The neurological mechanisms behind volunteering's benefits are becoming increasingly well understood. When we act in ways that benefit others — when we help, give, support or contribute — we activate the brain's reward circuitry in ways that are strikingly similar to the effects of receiving something pleasurable. Neuroimaging studies have shown that charitable giving activates the nucleus accumbens (the brain's primary reward centre), the caudate nucleus and the prefrontal cortex — producing a pattern of neural activity associated with satisfaction and positive emotion.

"The best thing I've done for my own mental health was to start showing up for someone else's."

The Social Connection Mechanism

Part of the explanation for volunteering's benefits is simply social connection. Volunteers regularly interact with other people, in contexts structured around a shared purpose rather than mere proximity. This creates conditions for genuine relationships — based on common values and collaborative activity — that are qualitatively different from the acquaintances formed through work or neighbourhood.

Social isolation is now recognised as one of the strongest risk factors for poor mental and physical health — comparable, according to some researchers, to smoking fifteen cigarettes a day in terms of its impact on longevity. Volunteering directly addresses this risk by placing people in consistent, purposeful contact with others. For retired people, for those who have moved to new areas, and for those recovering from illness or loss, the social fabric of volunteering can be genuinely life-saving.
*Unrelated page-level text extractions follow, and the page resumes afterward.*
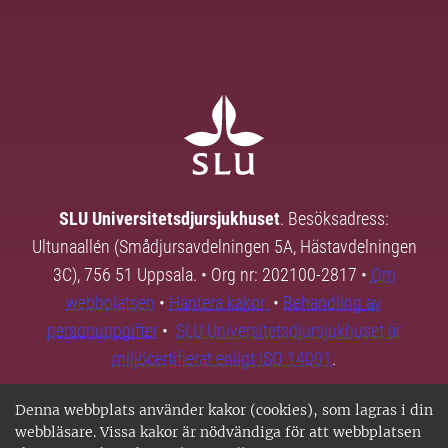
SLU Universitetsdjursjukhuset
. Besöksadress:
Ultunaallén (Smådjursavdelningen 5A, Hästavdelningen
3C), 756 51 Uppsala. • Org nr: 202100-2817 •
Om
webbplatsen
•
Hantera kakor
•
Behandling av
personuppgifter
•
SLU Universitetsdjursjukhuset är
miljöcertifierat enligt ISO 14001
.
Denna webbplats använder kakor (cookies), som lagras i din
webbläsare. Vissa kakor är nödvändiga för att webbplatsen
Volunteers sharing a meal and connecting as a community

Why Volunteer Numbers Are Falling

Against this compelling evidence, the trend in British volunteering is concerning. Regular volunteering rates have been declining steadily for over a decade, accelerated by the pandemic and not fully recovered. The NCVO's 2023 UK Civil Society Almanac found that only around twenty-seven per cent of adults volunteer formally at least once a month — down from over thirty per cent a decade ago.

The reasons are multiple. Time pressure — or at least the perception of time pressure — is consistently cited by non-volunteers. The way many volunteering opportunities are structured, with rigid time commitments and extensive bureaucratic requirements (safeguarding training, DBS checks, induction processes), can make getting started feel disproportionately onerous. Younger adults, in particular, tend to prefer flexible, project-based involvement over ongoing weekly commitments.

Making It Easier to Give

The organisations adapting to these realities are seeing better recruitment and retention. Micro-volunteering — small, discrete tasks that can be done remotely or in short time slots — has grown significantly. Skills-based volunteering, in which professionals offer expertise (legal advice, financial guidance, digital skills) rather than simply time, is attractive to people who want their contribution to be meaningful. Online mentoring, telephone befriending and remote administrative support have expanded the range of ways people can contribute without the commitment of a regular physical presence.

The evidence for the benefits of volunteering is strong enough to justify thinking about how to make it a more normal part of British life — for schools, for workplaces, for healthcare providers who currently under-utilise social prescribing. There are few interventions with a better evidence base for wellbeing, community health and social cohesion. The question is not whether it works. It is whether we are organised well enough to help more people experience it.